08/10/2010


Um velho conhecido

Gyssele Mendes

Desci do trem e as únicas pistas que eu tinha para tentar encontrar K. eram o telegrama que me enviara e o seu perfume. Observo a estação e nada faz muito sentido, mas ainda assim me atenho ao que me coube: algumas palavras e o que exalavam.
Caminho despretenciosamente por entre aqueles que marcham rumo ao desgaste de seus trabalhos, suas famílias, suas vidas. Normalmente me incluo, mas hoje não. Hoje miro o desconhecido. Não o espero como todos os demais e como eu mesma em outros momentos. Eu o quero e faço dele o meu fim. Ele é o meu fim.
Entre esbarrões, tropeços e desculpas tão automáticas quanto as portas do trem, sigo na minha heterotopia solitária, confluência do “tudo” a minha volta. Procuro, mas não quero procurar, quero encontrar. Não é o acaso, porque mesmo o acaso tem o seu lugar no tempo. É outra coisa, sem nome. Sem projetos ou projeções ou qualquer resquício burguês que haja nessa minha cabeça estafada de mundo. Utópica e romântica. Eu sei, já me classificaram, mas não sei ser de outra forma. É assim que me insiro e sou inserida, é assim que me moldo e sou moldada. Jogo de mão dupla, não esqueçamos.
Estou aqui não pelo telegrama, mas pelo perfume. Não me esqueço de perfumes, me arrebatam mais do que palavras. Talvez seja esse meu fascínio pelo etéreo, pelo fluido, pelo inagarrável que me permite até neologismos, que me trouxe até aqui. Me engano, sabia? A minha busca se torna uma não-busca, ou talvez uma meta-busca. Na verdade, não há busca, exatamente como aquele telegrama dizia, o que muito me intrigou. Mas o perfume era incomparável. Doce na medida certa, envolvente sem medida alguma. Como pode?
Paro em lugar algum e espero. Marcamos em algum tempo, cada uma no seu, então não há marco, não há medida para isso. Me atrai um jogo sem regras, me deixa a impressão de que é possível um mundo paralelo.
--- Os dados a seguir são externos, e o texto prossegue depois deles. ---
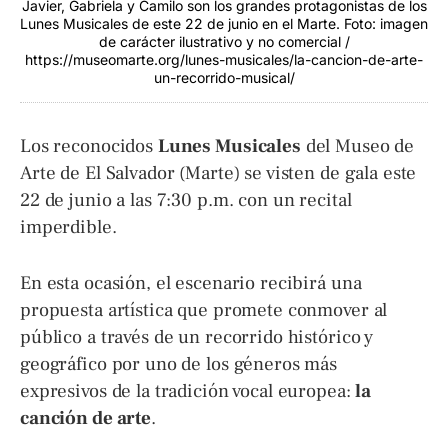
Javier, Gabriela y Camilo son los grandes protagonistas de los
Lunes Musicales de este 22 de junio en el Marte. Foto: imagen
de carácter ilustrativo y no comercial /
https://museomarte.org/lunes-musicales/la-cancion-de-arte-
un-recorrido-musical/
Los reconocidos
Lunes Musicales
del Museo de
Arte de El Salvador (Marte) se visten de gala este
22 de junio a las 7:30 p.m. con un recital
imperdible.
En esta ocasión, el escenario recibirá una
propuesta artística que promete conmover al
público a través de un recorrido histórico y
geográfico por uno de los géneros más
expresivos de la tradición vocal europea:
la
canción de arte
.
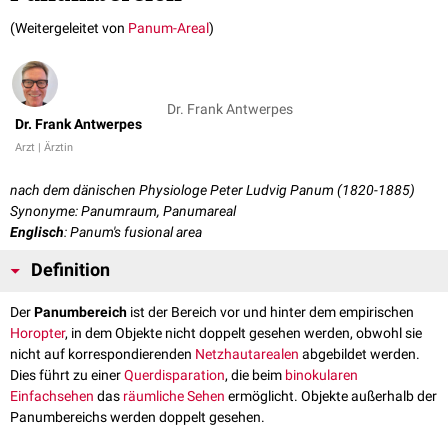
(Weitergeleitet von
Panum-Areal
)
Dr. Frank Antwerpes
Dr. Frank Antwerpes
Arzt | Ärztin
nach dem dänischen Physiologe Peter Ludvig Panum (1820-1885)
Synonyme: Panumraum, Panumareal
Englisch
: Panum's fusional area
Definition
Der
Panumbereich
ist der Bereich vor und hinter dem empirischen
Horopter
, in dem Objekte nicht doppelt gesehen werden, obwohl sie
nicht auf korrespondierenden
Netzhautarealen
abgebildet werden.
Dies führt zu einer
Querdisparation
, die beim
binokularen
Einfachsehen
das
räumliche Sehen
ermöglicht. Objekte außerhalb der
Panumbereichs werden doppelt gesehen.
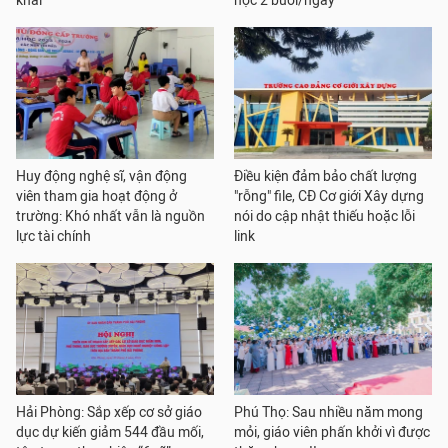
khai
học 2 buổi/ngày
Huy động nghệ sĩ, vận động
Điều kiện đảm bảo chất lượng
viên tham gia hoạt động ở
"rỗng" file, CĐ Cơ giới Xây dựng
trường: Khó nhất vẫn là nguồn
nói do cập nhật thiếu hoặc lỗi
lực tài chính
link
Hải Phòng: Sắp xếp cơ sở giáo
Phú Thọ: Sau nhiều năm mong
dục dự kiến giảm 544 đầu mối,
mỏi, giáo viên phấn khởi vì được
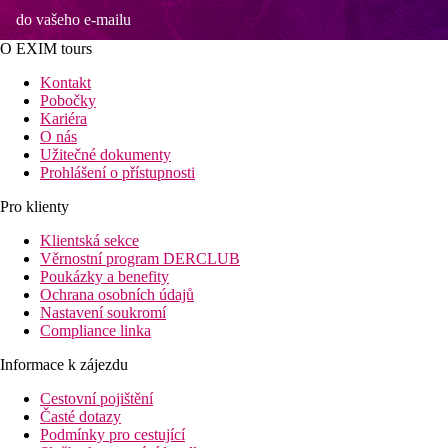
do vašeho e-mailu
O EXIM tours
Kontakt
Pobočky
Kariéra
O nás
Užitečné dokumenty
Prohlášení o přístupnosti
Pro klienty
Klientská sekce
Věrnostní program DERCLUB
Poukázky a benefity
Ochrana osobních údajů
Nastavení soukromí
Compliance linka
Informace k zájezdu
Cestovní pojištění
Časté dotazy
Podmínky pro cestující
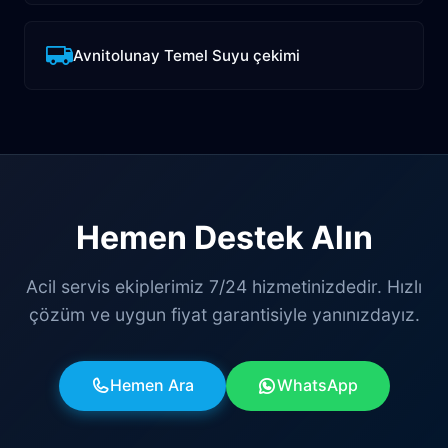
Avnitolunay Temel Suyu çekimi
Hemen Destek Alın
Acil servis ekiplerimiz 7/24 hizmetinizdedir. Hızlı
çözüm ve uygun fiyat garantisiyle yanınızdayız.
Hemen Ara
WhatsApp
O meu mundo paralelo. Pode soar egoísta e talvez até seja, não me importo, eu só jogo. Poucos anos de mundo já me ensinaram isso. Tentei fazer diferente, tentei fugir, mas só encontro fugas em dias como o de hoje, onde tempo e espaço perdem seus sentidos pré-programados e passam a ser qualquer tempo e qualquer espaço, ou qualquer coisa que queiram ser.
Mas se não há tempo, não há espera. Não há busca, não há frustração, não há angústia. O que há, então? Ao menos cheguei ao meu fim, o desconhecido.